◆ **Instructions for the task**
From the line that contains "list [1240, 230, 1969, 1125]" to the last line of the entries, set down each line exactly as written, both ends included, with nothing else.

◆ **Recorded data**
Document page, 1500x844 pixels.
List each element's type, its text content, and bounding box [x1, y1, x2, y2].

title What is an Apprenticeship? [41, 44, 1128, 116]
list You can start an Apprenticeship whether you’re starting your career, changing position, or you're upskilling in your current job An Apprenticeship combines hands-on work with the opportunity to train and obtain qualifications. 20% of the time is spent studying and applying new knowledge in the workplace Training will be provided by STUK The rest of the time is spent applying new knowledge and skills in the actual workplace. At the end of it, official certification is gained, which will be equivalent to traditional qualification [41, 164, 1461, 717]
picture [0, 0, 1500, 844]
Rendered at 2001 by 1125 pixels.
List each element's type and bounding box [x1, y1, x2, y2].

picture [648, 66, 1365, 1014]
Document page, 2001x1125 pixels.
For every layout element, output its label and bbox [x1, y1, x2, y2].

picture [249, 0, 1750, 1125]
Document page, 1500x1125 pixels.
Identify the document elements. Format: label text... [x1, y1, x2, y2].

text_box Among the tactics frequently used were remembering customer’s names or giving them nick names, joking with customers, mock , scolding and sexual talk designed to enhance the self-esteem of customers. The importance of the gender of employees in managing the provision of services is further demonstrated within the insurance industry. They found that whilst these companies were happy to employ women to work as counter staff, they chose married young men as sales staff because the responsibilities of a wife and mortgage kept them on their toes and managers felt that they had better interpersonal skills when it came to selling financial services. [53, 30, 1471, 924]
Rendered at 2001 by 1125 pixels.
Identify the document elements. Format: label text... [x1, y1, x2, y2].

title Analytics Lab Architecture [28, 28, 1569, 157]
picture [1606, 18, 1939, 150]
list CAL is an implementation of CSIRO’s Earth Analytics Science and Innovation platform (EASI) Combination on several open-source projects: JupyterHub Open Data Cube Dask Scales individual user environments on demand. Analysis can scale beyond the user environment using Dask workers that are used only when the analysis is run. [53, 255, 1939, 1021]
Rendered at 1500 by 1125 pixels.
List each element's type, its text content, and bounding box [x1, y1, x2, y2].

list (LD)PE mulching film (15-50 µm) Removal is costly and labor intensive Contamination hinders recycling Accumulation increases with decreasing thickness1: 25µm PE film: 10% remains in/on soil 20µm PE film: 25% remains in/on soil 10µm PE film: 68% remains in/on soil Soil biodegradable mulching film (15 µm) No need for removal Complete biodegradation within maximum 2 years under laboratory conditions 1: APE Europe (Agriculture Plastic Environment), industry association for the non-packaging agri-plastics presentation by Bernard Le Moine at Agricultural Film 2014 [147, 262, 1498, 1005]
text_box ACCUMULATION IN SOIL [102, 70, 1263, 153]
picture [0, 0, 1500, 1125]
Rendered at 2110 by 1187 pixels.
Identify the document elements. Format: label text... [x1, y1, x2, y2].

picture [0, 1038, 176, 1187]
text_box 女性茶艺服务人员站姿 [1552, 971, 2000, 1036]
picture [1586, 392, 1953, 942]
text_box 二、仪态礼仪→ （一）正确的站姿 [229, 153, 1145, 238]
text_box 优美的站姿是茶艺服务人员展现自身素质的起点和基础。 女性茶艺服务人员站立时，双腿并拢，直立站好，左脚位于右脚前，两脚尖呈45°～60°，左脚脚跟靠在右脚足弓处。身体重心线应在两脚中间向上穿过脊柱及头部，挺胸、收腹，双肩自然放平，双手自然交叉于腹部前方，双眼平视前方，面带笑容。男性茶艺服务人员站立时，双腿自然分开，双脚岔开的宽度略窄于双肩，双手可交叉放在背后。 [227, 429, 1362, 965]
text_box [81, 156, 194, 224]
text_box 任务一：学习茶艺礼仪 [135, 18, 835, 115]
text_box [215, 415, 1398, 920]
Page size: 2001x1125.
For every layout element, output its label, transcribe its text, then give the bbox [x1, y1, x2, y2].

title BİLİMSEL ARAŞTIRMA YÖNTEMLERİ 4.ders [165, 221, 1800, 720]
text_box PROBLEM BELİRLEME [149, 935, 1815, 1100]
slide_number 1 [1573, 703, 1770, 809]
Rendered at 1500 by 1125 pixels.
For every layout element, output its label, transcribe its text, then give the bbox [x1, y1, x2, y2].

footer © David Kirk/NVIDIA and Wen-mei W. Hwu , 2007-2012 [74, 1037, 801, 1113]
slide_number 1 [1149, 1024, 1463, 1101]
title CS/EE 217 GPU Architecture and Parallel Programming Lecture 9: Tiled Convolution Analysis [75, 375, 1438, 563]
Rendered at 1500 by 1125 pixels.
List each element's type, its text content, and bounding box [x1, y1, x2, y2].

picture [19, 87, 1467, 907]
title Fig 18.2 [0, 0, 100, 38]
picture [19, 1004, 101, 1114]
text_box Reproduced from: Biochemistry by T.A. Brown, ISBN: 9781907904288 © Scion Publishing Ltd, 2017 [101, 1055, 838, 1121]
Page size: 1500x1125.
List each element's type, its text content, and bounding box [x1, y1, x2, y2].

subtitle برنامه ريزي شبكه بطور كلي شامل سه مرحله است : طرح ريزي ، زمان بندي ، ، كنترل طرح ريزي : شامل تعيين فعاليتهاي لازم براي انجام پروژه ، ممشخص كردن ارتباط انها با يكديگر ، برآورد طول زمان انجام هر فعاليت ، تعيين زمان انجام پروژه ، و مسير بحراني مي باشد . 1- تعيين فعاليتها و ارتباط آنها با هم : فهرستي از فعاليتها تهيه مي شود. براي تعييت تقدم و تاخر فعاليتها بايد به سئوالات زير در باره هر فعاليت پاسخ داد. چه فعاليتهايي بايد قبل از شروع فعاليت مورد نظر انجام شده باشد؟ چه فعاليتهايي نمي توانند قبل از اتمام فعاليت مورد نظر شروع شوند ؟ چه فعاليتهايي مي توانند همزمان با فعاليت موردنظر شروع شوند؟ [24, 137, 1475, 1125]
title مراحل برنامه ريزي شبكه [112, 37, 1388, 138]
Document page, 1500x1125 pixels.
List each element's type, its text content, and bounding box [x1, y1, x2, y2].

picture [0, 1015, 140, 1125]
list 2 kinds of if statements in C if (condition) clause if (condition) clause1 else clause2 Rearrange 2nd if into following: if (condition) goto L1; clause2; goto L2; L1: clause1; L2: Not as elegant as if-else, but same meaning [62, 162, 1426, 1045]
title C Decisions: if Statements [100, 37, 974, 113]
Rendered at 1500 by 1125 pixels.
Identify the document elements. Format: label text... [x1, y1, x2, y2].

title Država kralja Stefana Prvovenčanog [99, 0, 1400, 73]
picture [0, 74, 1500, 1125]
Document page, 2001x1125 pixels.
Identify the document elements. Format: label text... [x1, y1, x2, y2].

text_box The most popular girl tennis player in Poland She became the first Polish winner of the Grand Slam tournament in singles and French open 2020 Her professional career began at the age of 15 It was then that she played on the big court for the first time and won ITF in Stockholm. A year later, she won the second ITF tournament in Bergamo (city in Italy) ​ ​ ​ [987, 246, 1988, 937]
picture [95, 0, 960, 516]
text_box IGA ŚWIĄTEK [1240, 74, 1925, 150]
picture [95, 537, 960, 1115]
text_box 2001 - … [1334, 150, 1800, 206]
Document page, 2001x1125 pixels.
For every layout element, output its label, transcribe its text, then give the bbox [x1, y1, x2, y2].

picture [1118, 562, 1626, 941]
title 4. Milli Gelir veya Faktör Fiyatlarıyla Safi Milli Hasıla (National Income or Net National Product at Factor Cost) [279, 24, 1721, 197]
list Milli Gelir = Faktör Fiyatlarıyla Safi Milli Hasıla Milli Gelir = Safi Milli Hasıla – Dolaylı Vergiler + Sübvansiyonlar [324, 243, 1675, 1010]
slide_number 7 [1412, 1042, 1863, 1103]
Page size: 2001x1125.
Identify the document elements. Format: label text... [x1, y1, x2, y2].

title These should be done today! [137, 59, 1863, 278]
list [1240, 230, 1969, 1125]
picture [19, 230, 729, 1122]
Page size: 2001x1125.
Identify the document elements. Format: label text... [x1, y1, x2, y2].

◆ **Solution to this exercise**
list [1240, 230, 1969, 1125]
picture [19, 230, 729, 1122]
Page size: 2001x1125.
Identify the document elements. Format: label text... [x1, y1, x2, y2].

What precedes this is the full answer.